_Action item_. Could you output only the lines from the one containing "module mod_checker(input [3:0]" through the last line of the data, both included?

Text-based hardware design files
____

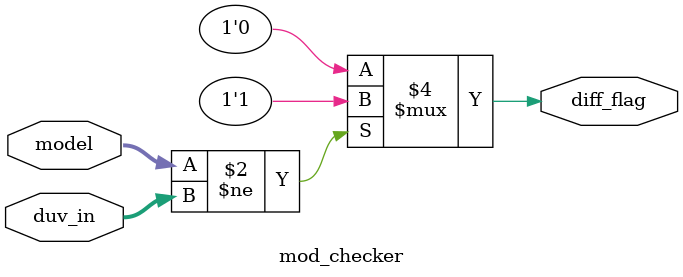
<source format=sv>
`timescale 1ns/1ps
module mod_checker(input [3:0] model,input [3:0] duv_in, output logic diff_flag);
	always_comb
		if(model!=duv_in)
			diff_flag<=1'b1;
		else
			diff_flag<=1'b0;

endmodule 



</source>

____

_Result for this task_.
module mod_checker(input [3:0] model,input [3:0] duv_in, output logic diff_flag);
	always_comb
		if(model!=duv_in)
			diff_flag<=1'b1;
		else
			diff_flag<=1'b0;

endmodule 



</source>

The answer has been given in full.